[Object presence transitions]
──────

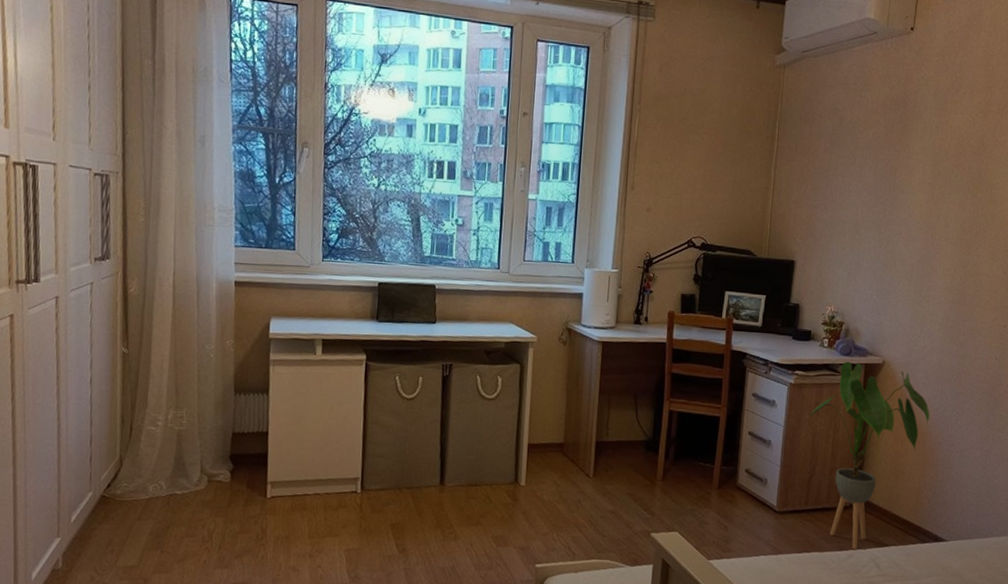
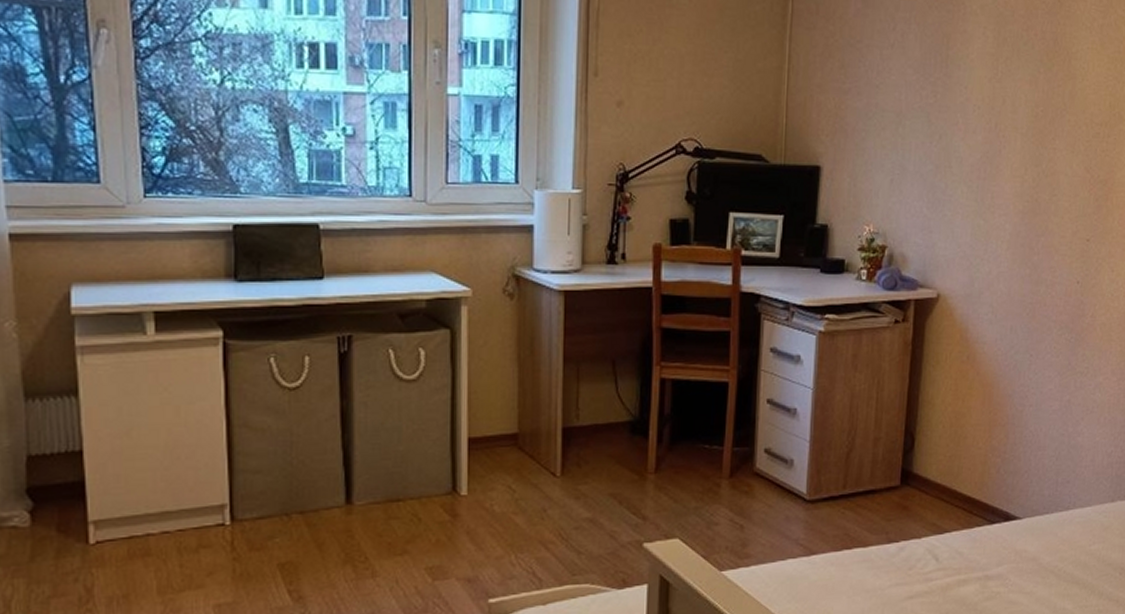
house plant: present [807,361,930,550] -> none [843,298,997,541]

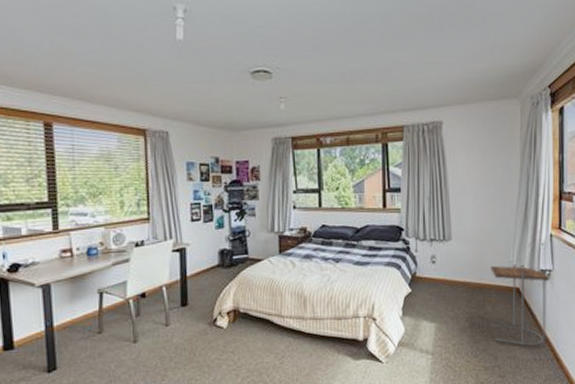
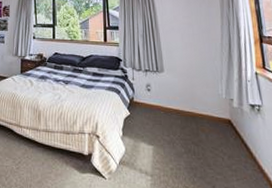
side table: present [491,264,550,346] -> none [201,97,263,178]

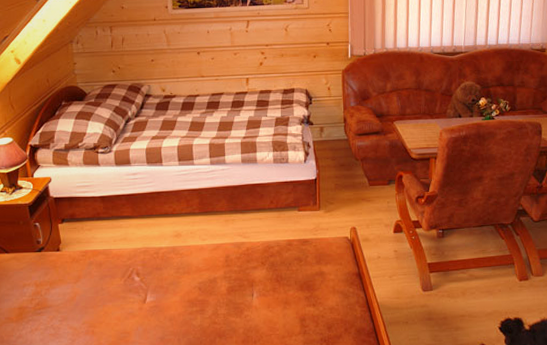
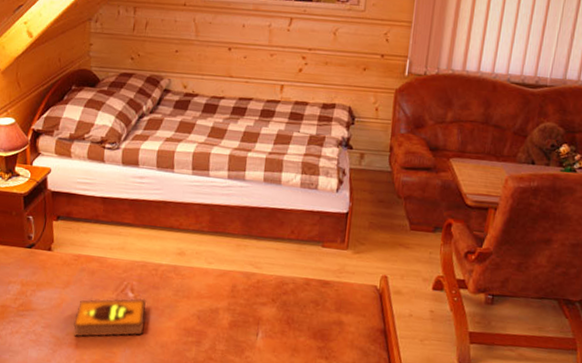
hardback book: none [87,280,152,324] -> present [72,298,147,338]

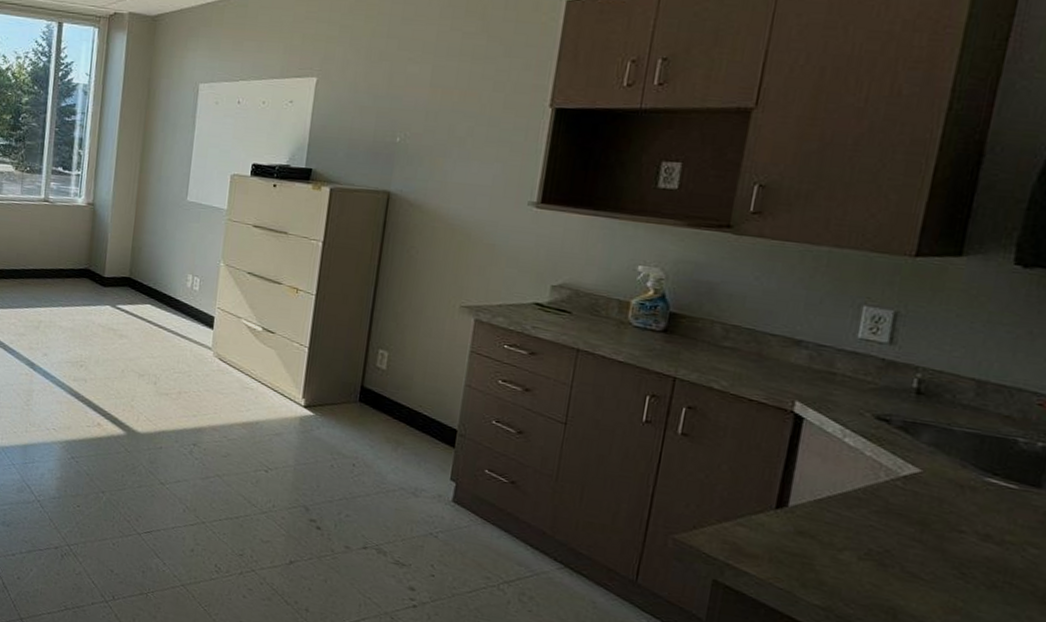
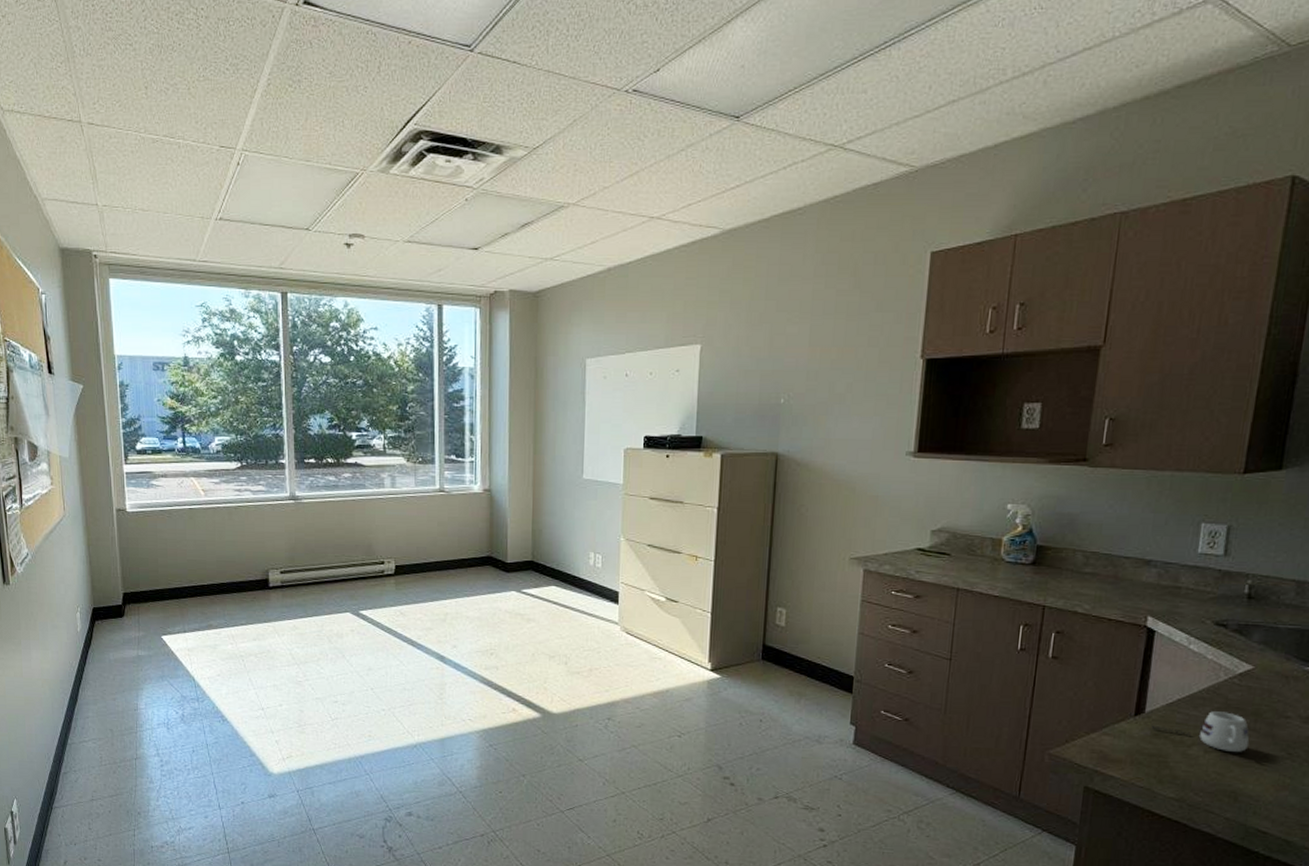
mug: none [795,514,914,564] -> present [1151,711,1250,752]

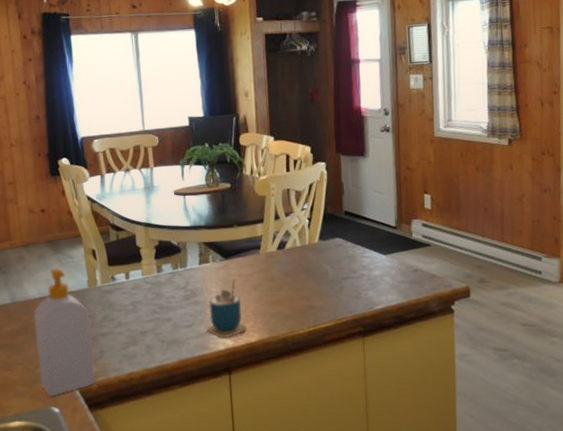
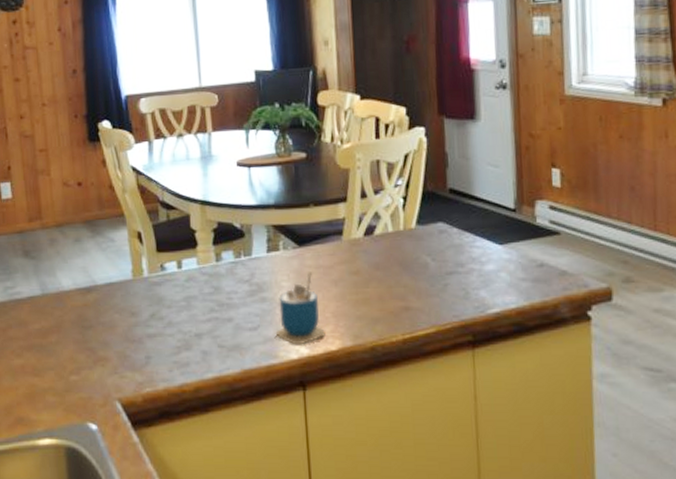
soap bottle: present [34,268,95,397] -> none [68,253,140,410]

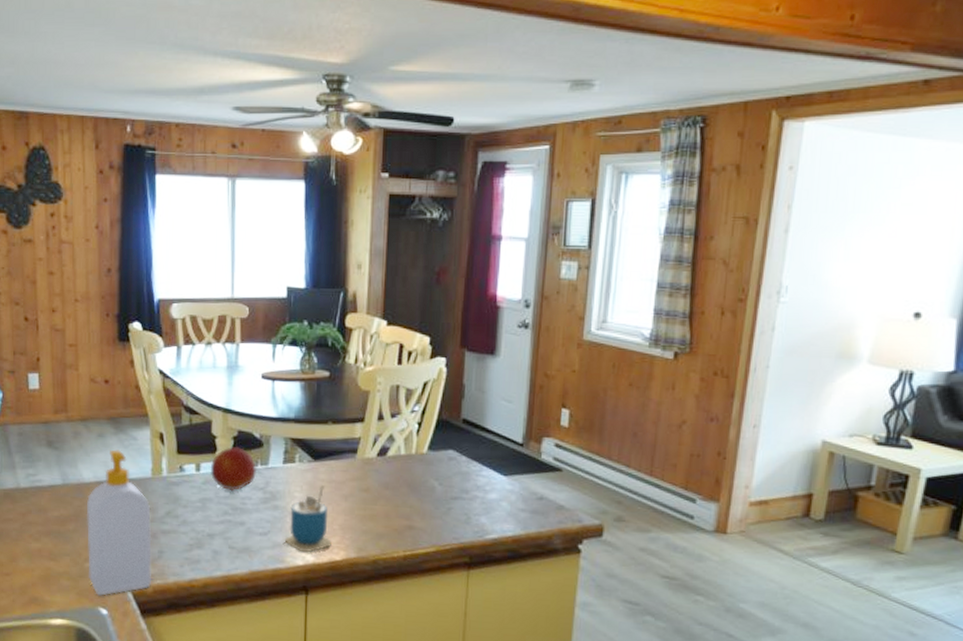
soap bottle: none [68,253,140,410] -> present [87,449,152,596]
fruit: none [193,240,241,287] -> present [211,447,257,492]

──────

- What is required:
Please retype the records above exactly, leaving every image out.

- Task result:
house plant: present [807,361,930,550] -> none [843,298,997,541]

side table: present [491,264,550,346] -> none [201,97,263,178]

hardback book: none [87,280,152,324] -> present [72,298,147,338]

mug: none [795,514,914,564] -> present [1151,711,1250,752]

soap bottle: present [34,268,95,397] -> none [68,253,140,410]

soap bottle: none [68,253,140,410] -> present [87,449,152,596]
fruit: none [193,240,241,287] -> present [211,447,257,492]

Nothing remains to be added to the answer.